Canada’s Will Johnson, right. battles Honduras’s Oscar Boniek Garcia for the ball. PHOTO: BOB FRID/CANADA SOCCER

“We like it a lot. We felt that support, always, is helping the team from the first moment, in each moment, in the difficult moments. For me, there are two years with a lot of games away, and when we play two official games in Toronto, one day we have lots of rain, it’s difficult, and no more than 18,000 people (the official attendance for the Gold Cup match against Costa Rica was 16,674)… I am sure we are going to play against Mexico here (in Vancouver).”

“Crowd was great, largest I’ve been a part of with the Canada team,” said Johnson.

“We had a great turnout, it was electric. It’s something we’re looking forward to in the future with this success behind us,” said de Guzman.

THIS STORY ORIGINALLY APPEARED IN PLASTIC PITCH #8.

Just as it did with Honduras, look for the Canadian Soccer Association to call for the BC Place roof to be open, no matter the weather. Look for Canada to squeeze whatever advantage it can. Look for a Canadian team that, in the future, may prefer to play on turf at home than on grass — at least in the official games.

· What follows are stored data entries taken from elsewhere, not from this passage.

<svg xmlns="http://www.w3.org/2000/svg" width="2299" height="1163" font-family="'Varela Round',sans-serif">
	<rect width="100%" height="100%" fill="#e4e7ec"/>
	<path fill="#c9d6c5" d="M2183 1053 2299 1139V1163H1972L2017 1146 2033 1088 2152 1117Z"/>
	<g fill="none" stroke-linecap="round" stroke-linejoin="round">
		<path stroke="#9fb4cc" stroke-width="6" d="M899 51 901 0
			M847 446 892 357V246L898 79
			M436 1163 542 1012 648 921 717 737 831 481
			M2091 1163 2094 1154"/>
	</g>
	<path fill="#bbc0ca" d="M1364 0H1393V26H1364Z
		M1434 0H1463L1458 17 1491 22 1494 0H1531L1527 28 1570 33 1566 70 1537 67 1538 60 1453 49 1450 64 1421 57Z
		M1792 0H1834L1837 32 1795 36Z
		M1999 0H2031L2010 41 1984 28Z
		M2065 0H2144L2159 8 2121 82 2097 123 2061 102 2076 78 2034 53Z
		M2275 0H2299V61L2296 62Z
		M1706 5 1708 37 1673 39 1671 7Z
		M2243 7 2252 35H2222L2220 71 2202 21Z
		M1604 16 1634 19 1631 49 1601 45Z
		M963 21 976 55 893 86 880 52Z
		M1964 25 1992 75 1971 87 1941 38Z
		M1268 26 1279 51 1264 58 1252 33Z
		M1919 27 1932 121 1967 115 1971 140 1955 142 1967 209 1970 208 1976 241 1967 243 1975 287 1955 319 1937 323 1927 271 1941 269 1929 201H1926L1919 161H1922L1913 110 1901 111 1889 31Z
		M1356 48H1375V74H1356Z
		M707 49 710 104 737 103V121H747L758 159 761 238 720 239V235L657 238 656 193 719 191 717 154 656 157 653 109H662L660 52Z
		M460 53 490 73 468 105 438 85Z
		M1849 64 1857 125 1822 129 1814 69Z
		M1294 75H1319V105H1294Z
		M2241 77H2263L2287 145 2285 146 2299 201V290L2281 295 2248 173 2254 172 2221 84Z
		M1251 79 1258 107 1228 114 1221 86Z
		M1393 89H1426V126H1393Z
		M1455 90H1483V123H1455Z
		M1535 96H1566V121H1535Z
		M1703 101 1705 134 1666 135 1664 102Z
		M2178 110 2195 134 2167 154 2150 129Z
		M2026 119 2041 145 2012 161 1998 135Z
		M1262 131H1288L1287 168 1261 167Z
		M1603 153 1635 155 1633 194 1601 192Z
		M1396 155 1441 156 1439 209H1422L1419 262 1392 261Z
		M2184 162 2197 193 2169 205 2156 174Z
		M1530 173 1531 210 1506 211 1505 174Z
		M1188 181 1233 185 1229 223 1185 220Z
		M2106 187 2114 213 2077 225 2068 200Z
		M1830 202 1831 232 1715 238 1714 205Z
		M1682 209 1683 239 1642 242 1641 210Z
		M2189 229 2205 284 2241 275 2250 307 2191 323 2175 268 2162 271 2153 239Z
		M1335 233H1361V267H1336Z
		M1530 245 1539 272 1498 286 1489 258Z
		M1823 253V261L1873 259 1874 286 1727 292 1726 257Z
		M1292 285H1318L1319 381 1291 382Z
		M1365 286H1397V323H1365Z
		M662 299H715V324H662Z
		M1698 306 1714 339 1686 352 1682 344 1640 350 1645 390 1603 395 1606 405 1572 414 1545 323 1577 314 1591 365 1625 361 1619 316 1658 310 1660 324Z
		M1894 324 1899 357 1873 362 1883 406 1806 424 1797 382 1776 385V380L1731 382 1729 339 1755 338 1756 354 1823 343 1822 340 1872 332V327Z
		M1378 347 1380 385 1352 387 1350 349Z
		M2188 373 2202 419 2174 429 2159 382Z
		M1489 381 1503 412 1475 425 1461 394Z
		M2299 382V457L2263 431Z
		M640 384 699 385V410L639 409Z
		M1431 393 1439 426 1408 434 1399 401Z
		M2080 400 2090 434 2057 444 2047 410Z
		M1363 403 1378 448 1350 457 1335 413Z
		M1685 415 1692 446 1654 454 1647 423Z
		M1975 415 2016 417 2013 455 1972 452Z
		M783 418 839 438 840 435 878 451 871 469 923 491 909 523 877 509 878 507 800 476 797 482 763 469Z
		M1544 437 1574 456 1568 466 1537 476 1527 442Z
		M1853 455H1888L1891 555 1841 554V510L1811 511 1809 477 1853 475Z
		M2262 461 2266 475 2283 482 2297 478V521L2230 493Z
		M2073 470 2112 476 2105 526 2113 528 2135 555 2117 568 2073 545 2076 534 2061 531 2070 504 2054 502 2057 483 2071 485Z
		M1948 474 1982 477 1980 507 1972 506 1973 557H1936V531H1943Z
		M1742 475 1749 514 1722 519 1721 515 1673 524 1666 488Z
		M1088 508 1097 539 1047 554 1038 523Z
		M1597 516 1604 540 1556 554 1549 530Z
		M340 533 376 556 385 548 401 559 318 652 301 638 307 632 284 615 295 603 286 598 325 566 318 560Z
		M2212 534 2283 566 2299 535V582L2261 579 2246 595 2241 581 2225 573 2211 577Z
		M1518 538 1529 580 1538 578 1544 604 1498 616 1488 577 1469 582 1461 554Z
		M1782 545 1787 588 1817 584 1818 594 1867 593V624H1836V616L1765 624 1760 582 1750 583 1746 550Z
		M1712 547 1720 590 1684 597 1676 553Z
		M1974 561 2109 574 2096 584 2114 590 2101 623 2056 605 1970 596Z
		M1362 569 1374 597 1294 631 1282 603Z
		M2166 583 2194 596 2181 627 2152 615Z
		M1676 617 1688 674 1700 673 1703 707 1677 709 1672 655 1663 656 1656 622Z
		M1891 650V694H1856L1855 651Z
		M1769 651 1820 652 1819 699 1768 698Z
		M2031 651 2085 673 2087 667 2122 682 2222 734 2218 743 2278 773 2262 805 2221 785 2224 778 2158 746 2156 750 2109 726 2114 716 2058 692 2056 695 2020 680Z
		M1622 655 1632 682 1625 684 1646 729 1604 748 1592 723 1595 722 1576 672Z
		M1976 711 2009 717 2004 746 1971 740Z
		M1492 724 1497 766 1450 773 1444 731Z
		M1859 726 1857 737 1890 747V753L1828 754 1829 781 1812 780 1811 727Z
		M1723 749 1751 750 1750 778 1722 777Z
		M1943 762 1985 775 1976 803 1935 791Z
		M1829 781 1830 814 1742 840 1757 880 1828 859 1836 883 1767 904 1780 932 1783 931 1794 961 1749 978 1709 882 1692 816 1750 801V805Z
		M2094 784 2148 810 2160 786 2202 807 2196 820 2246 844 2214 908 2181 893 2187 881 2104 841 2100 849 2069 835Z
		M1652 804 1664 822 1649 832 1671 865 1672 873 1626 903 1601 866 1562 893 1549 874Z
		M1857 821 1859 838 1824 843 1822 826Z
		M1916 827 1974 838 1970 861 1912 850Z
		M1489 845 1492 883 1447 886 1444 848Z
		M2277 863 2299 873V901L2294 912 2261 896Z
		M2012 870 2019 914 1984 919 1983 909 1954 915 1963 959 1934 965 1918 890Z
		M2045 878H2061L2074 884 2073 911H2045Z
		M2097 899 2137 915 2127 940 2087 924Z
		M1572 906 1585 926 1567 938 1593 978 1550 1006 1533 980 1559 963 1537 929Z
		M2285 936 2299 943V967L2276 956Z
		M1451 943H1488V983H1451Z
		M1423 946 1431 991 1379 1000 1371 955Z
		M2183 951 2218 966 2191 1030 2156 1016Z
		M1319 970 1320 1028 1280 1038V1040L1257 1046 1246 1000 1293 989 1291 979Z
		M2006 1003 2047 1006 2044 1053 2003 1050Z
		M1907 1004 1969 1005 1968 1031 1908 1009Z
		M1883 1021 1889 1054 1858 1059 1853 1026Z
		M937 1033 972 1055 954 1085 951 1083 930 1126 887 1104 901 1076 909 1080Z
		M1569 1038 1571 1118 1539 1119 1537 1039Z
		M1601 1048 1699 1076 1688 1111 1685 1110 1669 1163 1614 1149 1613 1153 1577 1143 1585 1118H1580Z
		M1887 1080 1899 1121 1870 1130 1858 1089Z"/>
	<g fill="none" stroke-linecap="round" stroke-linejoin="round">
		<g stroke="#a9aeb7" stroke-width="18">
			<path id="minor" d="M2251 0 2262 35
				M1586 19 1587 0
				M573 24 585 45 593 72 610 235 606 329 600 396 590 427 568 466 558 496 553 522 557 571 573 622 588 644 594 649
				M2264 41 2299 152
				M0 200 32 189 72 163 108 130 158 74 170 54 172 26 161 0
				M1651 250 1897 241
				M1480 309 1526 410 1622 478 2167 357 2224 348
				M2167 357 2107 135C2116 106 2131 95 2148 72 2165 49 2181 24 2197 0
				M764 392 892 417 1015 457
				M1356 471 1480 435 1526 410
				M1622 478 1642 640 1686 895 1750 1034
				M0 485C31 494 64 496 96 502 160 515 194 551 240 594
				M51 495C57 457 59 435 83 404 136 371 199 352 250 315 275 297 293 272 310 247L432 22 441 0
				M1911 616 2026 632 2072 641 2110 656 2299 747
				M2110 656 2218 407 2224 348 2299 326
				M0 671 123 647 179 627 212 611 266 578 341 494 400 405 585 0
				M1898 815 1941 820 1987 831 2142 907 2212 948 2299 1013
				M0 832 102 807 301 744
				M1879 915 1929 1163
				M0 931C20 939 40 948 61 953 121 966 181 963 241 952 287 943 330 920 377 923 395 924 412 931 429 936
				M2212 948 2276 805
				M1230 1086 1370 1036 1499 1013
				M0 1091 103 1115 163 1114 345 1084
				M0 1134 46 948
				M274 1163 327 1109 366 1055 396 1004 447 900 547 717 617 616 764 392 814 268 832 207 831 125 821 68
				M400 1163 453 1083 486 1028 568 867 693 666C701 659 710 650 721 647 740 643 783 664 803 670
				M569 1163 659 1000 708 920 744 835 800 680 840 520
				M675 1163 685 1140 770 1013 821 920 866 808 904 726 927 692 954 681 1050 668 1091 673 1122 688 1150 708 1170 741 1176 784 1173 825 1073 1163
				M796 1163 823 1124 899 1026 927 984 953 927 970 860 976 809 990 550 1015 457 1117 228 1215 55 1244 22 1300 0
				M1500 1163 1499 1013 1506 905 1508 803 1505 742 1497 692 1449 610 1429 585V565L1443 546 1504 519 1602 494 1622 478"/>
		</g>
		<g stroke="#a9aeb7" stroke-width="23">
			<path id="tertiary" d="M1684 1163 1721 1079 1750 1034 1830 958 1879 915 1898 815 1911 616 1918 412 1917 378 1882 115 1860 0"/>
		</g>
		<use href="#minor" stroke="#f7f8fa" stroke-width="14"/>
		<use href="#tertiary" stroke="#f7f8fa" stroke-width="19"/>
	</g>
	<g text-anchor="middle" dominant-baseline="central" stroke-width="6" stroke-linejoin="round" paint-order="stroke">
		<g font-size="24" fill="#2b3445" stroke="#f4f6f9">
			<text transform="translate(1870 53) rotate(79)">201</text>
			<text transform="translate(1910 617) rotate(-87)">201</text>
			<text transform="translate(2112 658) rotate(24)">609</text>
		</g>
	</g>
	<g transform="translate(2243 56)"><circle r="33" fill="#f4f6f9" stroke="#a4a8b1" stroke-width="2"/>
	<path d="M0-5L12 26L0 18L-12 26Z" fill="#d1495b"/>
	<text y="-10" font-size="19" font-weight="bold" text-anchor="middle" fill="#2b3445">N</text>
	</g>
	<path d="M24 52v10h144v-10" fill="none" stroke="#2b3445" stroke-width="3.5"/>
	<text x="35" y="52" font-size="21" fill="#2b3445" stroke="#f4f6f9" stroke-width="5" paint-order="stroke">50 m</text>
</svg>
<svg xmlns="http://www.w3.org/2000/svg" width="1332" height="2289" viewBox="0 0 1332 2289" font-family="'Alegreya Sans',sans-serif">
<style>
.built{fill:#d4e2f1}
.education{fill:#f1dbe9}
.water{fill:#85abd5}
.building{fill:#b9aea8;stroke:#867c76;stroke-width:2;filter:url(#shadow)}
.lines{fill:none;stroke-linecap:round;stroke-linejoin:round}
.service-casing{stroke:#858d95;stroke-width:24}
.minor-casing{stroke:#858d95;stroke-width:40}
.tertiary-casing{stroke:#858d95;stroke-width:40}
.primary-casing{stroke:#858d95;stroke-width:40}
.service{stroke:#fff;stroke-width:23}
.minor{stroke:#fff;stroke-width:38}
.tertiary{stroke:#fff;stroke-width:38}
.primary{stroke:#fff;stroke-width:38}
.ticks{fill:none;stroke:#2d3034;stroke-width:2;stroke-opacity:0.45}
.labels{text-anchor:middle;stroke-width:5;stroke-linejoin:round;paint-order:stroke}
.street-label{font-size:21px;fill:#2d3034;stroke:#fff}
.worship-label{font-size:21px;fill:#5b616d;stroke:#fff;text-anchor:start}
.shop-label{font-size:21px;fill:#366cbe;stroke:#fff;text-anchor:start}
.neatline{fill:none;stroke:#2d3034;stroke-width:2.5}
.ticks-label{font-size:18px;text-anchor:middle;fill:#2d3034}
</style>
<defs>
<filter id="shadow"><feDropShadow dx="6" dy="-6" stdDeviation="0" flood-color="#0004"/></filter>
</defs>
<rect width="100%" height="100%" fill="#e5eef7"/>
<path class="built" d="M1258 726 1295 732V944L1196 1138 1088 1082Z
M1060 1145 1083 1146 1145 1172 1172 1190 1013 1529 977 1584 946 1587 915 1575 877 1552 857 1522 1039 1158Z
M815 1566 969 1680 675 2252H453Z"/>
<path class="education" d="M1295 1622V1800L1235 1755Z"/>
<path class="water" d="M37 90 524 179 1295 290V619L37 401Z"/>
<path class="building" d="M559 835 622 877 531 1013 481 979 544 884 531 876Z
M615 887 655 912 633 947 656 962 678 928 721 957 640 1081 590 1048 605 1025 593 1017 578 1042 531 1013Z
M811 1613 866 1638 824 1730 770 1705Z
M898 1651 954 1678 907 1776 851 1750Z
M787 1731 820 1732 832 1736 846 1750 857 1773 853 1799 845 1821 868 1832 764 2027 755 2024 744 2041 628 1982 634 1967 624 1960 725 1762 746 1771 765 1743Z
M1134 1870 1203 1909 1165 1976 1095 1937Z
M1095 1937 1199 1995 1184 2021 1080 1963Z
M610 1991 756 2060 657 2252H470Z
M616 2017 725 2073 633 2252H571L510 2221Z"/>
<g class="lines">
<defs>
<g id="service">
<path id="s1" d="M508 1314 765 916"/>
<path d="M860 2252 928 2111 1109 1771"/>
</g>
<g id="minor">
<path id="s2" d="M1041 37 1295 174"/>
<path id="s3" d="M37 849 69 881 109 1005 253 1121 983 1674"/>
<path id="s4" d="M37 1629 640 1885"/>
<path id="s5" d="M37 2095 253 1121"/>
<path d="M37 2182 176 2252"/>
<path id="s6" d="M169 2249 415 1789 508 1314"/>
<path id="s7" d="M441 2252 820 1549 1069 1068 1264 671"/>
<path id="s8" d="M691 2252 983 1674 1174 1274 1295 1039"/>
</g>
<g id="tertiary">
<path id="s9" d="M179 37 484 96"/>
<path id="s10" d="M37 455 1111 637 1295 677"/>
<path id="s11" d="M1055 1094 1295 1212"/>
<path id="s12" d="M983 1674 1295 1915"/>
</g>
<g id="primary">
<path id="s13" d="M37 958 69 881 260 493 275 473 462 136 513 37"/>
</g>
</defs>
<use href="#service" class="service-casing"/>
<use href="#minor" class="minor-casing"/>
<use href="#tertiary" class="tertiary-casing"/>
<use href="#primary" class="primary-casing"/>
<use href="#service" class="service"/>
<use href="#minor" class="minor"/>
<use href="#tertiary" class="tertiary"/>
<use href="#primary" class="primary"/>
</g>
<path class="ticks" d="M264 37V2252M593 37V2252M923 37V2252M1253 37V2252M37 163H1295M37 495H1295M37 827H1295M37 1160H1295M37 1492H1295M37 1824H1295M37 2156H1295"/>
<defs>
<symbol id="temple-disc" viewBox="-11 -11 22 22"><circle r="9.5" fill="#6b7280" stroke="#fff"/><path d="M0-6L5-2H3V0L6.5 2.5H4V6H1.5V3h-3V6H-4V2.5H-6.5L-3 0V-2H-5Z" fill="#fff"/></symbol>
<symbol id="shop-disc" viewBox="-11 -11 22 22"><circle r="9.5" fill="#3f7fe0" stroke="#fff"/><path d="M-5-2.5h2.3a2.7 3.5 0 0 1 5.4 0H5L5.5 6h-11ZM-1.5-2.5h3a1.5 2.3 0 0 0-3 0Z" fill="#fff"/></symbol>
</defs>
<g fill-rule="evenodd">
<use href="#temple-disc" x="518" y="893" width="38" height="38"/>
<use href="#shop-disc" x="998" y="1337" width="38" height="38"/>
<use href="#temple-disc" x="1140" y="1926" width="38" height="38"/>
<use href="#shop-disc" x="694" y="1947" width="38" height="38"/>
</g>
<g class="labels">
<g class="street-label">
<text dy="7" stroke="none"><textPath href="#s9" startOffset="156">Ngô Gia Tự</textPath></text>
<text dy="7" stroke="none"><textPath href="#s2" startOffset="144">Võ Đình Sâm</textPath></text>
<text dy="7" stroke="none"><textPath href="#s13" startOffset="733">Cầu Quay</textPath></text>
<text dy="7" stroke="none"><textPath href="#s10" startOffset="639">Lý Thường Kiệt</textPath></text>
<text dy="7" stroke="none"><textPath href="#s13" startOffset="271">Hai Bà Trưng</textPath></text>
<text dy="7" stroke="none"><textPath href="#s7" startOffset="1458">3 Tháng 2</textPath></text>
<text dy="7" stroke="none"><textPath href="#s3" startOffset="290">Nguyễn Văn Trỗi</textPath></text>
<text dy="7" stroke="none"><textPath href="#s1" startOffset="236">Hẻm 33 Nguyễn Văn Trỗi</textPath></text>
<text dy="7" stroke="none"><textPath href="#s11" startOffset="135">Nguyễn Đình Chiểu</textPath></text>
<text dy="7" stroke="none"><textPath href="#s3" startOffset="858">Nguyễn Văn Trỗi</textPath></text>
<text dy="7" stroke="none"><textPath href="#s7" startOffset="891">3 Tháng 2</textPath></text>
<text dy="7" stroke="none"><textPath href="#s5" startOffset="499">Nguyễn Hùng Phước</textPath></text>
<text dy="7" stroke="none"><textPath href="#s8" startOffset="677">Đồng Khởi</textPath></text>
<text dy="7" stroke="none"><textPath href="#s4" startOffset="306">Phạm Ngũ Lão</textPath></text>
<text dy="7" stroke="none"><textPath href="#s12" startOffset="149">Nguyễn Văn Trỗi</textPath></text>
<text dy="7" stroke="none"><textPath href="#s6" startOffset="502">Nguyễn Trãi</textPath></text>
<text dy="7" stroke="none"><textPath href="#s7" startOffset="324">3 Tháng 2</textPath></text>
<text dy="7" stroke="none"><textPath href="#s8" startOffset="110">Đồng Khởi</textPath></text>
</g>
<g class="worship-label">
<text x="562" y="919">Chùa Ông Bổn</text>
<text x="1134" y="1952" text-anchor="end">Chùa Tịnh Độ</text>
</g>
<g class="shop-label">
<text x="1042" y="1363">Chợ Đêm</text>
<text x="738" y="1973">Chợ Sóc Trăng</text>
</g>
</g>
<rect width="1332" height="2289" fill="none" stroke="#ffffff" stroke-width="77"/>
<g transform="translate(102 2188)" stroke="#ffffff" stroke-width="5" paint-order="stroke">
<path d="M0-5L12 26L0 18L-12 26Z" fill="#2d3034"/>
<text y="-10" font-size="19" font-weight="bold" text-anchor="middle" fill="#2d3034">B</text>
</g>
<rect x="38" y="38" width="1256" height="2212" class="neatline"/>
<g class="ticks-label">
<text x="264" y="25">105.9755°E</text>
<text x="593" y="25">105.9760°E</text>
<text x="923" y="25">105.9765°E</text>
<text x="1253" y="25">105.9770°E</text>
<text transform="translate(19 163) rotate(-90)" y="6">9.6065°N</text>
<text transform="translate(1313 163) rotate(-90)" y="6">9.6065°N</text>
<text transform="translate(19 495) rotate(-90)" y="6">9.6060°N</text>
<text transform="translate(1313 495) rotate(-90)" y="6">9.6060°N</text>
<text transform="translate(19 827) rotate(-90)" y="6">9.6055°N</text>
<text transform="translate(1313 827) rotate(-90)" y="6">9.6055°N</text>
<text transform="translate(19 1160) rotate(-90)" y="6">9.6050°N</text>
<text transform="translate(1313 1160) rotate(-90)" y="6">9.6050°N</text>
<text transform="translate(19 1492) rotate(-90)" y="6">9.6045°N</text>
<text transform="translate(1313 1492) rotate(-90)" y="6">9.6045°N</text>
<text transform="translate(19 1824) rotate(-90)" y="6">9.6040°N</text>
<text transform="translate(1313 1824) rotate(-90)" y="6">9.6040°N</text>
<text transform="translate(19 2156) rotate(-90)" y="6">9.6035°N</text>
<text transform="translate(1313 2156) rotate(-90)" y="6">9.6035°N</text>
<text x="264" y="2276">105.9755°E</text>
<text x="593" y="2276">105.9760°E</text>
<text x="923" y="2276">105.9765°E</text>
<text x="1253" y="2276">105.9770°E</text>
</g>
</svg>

But are the demons of 8-1 still present?

“I don’t think we’ll ever forget it, but I’m definitely past it,” said Johnson. “It doesn’t matter to me anymore. In this game you have ups you have downs… for me, the score in that game didn’t matter to me as much as the opportunity to go to the hex that we missed. It probably would have been more painful had it been 0-0 in the 95th minute and we lose by one.”